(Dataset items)
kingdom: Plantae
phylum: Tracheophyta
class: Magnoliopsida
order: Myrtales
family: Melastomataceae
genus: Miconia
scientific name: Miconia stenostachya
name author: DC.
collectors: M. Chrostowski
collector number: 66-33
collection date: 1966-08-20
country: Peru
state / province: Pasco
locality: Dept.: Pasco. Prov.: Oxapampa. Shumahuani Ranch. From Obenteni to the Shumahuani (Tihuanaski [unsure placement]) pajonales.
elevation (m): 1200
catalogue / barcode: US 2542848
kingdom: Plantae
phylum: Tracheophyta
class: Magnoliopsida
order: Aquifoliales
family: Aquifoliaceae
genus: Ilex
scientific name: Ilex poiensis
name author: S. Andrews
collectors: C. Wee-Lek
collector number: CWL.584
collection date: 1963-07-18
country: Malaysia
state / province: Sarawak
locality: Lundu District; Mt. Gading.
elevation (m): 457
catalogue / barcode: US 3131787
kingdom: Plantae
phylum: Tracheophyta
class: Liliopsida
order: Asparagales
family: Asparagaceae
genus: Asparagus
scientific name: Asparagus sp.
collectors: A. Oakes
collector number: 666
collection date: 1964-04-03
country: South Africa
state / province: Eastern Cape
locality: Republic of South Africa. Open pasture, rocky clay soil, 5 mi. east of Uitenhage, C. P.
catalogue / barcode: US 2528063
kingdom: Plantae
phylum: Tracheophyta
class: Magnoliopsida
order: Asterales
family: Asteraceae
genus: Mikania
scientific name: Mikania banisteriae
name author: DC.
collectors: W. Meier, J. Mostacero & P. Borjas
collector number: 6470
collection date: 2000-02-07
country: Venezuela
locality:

• **PROBLEM TO SOLVE**: In the listing, replace every "collector number" with "field number" and leave everything else as it is.

• **OUTPUT OF THE EXERCISE**:
kingdom: Plantae
phylum: Tracheophyta
class: Magnoliopsida
order: Myrtales
family: Melastomataceae
genus: Miconia
scientific name: Miconia stenostachya
name author: DC.
collectors: M. Chrostowski
field number: 66-33
collection date: 1966-08-20
country: Peru
state / province: Pasco
locality: Dept.: Pasco. Prov.: Oxapampa. Shumahuani Ranch. From Obenteni to the Shumahuani (Tihuanaski [unsure placement]) pajonales.
elevation (m): 1200
catalogue / barcode: US 2542848
kingdom: Plantae
phylum: Tracheophyta
class: Magnoliopsida
order: Aquifoliales
family: Aquifoliaceae
genus: Ilex
scientific name: Ilex poiensis
name author: S. Andrews
collectors: C. Wee-Lek
field number: CWL.584
collection date: 1963-07-18
country: Malaysia
state / province: Sarawak
locality: Lundu District; Mt. Gading.
elevation (m): 457
catalogue / barcode: US 3131787
kingdom: Plantae
phylum: Tracheophyta
class: Liliopsida
order: Asparagales
family: Asparagaceae
genus: Asparagus
scientific name: Asparagus sp.
collectors: A. Oakes
field number: 666
collection date: 1964-04-03
country: South Africa
state / province: Eastern Cape
locality: Republic of South Africa. Open pasture, rocky clay soil, 5 mi. east of Uitenhage, C. P.
catalogue / barcode: US 2528063
kingdom: Plantae
phylum: Tracheophyta
class: Magnoliopsida
order: Asterales
family: Asteraceae
genus: Mikania
scientific name: Mikania banisteriae
name author: DC.
collectors: W. Meier, J. Mostacero & P. Borjas
field number: 6470
collection date: 2000-02-07
country: Venezuela
locality:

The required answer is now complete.